EXTRACTED TEXT –
BEGIN

Construing section 103(b)(4) to require subsequent conduct in furtherance of the original reasonable expectations is consistent with the statutory language and furthers the statutory purpose. Section 103(b)(4) contains set-aside requirements that must be met throughout the “qualified project period” (a period that begins on the first day in which 10 percent of the project units are occupied). If those set-aside requirements are not met, the interest on the bonds is taxable from the date of issuance, irrespective of the reasonableness of the issuer’s expectations at the inception of the deal. Sec. 103(b)(4)(A), (12)(B). Thus, the phrase “are to be used” looks to how the bond proceeds are actually used, not just to how the proceeds were expected to be used at the time the bonds were issued.
This conclusion is supported by the contrasting language of subsections (c) and (b) of section 103. Section 103(c) defines an “arbitrage bond” as a bond “the proceeds of which are reasonably expected to be used” (emphasis added) for higher yielding investments. Compare the clear command of section 103(c) to look only at expectations with the language of section 103(b), which provides how substantially all of the “proceeds of * * * [the bond issue] are to be used” (emphasis added). This difference in focus strongly suggests that Congress intended two different tests to apply and that the test in section 103(b) was intended to be more than a pure expectations test.

END

RECORD LIST –
BEGIN

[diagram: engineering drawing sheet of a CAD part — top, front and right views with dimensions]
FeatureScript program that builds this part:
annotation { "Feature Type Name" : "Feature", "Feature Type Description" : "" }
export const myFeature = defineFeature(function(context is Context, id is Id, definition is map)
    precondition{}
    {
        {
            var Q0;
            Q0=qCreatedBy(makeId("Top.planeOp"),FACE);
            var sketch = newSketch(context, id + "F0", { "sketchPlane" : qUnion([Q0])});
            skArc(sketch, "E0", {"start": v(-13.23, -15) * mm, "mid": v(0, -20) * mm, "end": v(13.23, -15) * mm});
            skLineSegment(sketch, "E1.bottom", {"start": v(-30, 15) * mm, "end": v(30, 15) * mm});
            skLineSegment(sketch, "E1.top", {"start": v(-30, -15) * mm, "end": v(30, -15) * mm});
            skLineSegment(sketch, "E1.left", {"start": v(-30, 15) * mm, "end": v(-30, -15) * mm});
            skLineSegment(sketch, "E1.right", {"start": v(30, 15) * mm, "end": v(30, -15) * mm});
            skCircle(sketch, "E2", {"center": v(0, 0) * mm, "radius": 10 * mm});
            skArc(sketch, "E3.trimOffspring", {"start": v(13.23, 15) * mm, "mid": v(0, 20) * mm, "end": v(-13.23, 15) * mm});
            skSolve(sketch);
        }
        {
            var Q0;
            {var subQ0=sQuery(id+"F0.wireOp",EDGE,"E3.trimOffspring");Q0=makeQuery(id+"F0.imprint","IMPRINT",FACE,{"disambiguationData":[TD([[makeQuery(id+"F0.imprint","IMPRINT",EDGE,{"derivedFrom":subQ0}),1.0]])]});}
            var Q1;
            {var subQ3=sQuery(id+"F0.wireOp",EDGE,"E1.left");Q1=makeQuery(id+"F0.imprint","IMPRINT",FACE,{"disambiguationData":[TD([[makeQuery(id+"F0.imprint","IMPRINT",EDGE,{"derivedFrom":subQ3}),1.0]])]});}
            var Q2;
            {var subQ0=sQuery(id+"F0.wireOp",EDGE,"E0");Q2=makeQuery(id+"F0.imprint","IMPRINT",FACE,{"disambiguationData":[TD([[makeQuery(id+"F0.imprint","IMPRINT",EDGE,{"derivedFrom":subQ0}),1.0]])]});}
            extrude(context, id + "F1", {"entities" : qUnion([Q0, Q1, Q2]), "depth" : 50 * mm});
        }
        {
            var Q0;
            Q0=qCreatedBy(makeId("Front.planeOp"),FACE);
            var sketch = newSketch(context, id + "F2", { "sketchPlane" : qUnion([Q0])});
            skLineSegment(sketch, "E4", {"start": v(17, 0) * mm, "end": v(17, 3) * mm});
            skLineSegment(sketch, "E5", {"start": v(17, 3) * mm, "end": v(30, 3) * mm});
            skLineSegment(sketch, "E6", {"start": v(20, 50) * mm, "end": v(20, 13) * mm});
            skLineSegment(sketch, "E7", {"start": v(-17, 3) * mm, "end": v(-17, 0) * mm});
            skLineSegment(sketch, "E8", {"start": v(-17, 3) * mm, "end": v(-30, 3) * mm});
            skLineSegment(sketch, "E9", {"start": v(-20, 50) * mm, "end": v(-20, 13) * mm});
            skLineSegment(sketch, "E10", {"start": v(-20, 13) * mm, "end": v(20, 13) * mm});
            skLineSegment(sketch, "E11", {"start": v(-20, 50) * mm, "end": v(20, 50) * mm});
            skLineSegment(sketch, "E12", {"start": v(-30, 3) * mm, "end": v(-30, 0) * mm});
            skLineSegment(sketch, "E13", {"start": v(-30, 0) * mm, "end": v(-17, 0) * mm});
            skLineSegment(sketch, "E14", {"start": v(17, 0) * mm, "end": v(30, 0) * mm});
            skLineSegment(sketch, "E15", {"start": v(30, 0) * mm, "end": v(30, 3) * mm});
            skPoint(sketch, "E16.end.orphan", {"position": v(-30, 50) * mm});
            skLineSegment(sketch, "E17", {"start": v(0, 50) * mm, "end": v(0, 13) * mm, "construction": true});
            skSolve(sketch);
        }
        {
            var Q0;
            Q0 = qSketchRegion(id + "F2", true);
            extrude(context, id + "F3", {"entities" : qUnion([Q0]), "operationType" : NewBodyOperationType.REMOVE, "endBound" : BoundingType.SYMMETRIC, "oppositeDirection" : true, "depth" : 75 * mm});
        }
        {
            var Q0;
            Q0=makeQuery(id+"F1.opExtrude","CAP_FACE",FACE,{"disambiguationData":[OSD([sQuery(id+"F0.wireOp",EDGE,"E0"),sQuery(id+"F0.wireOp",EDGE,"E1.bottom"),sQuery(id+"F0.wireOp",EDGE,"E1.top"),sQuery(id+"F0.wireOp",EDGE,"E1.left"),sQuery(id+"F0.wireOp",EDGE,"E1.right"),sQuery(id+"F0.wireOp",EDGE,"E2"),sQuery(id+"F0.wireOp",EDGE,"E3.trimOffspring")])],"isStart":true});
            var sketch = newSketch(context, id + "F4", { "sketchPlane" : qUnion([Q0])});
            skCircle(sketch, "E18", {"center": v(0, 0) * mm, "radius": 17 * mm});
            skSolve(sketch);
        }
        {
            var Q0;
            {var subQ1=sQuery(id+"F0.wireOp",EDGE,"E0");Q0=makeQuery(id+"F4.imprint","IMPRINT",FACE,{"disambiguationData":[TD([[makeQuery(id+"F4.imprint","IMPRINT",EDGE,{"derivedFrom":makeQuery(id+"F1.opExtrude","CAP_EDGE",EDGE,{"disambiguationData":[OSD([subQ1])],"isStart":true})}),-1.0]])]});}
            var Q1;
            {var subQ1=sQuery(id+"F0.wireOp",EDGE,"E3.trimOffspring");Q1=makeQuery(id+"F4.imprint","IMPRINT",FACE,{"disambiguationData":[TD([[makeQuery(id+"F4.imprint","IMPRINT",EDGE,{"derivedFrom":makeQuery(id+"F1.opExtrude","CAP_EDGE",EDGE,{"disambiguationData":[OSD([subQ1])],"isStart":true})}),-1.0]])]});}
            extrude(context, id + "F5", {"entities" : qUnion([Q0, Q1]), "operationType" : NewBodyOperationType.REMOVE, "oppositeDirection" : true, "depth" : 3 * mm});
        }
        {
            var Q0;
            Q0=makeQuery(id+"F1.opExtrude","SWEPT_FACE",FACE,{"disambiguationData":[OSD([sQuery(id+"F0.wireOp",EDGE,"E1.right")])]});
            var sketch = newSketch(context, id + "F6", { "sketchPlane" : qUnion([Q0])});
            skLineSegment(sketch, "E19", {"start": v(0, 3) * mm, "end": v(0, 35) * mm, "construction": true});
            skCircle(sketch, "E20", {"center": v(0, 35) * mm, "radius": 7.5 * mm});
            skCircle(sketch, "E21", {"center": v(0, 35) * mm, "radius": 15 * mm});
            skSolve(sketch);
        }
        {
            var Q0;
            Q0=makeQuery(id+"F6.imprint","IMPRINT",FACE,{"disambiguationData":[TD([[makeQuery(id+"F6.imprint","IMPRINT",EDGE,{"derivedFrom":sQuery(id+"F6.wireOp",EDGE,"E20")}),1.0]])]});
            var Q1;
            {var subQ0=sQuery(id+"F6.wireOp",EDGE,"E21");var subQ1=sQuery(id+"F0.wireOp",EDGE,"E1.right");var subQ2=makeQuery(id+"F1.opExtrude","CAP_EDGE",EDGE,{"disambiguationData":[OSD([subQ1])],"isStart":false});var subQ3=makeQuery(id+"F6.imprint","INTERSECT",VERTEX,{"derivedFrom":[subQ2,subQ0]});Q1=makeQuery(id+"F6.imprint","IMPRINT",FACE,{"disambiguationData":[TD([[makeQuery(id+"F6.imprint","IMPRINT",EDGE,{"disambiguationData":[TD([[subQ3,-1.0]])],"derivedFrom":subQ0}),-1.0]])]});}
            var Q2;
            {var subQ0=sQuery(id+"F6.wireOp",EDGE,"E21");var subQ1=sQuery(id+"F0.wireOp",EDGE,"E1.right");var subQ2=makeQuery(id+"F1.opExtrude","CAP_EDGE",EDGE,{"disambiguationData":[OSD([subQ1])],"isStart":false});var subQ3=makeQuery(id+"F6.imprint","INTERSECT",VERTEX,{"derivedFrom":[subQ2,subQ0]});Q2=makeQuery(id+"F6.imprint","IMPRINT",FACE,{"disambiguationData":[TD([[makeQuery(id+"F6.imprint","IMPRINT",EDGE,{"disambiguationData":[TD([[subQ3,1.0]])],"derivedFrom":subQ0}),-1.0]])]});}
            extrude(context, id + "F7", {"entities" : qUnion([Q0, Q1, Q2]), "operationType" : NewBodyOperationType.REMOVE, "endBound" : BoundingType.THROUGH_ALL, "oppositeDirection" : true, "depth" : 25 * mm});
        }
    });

END

GOAL – List every phrase that appears inside quotation marks in the passage above on section 103 bonds.

COMPLETED EXERCISE –
- “qualified project period”
- “are to be used”
- “arbitrage bond”
- “the proceeds of which are reasonably expected to be used”
- “proceeds of * * * [the bond issue] are to be used”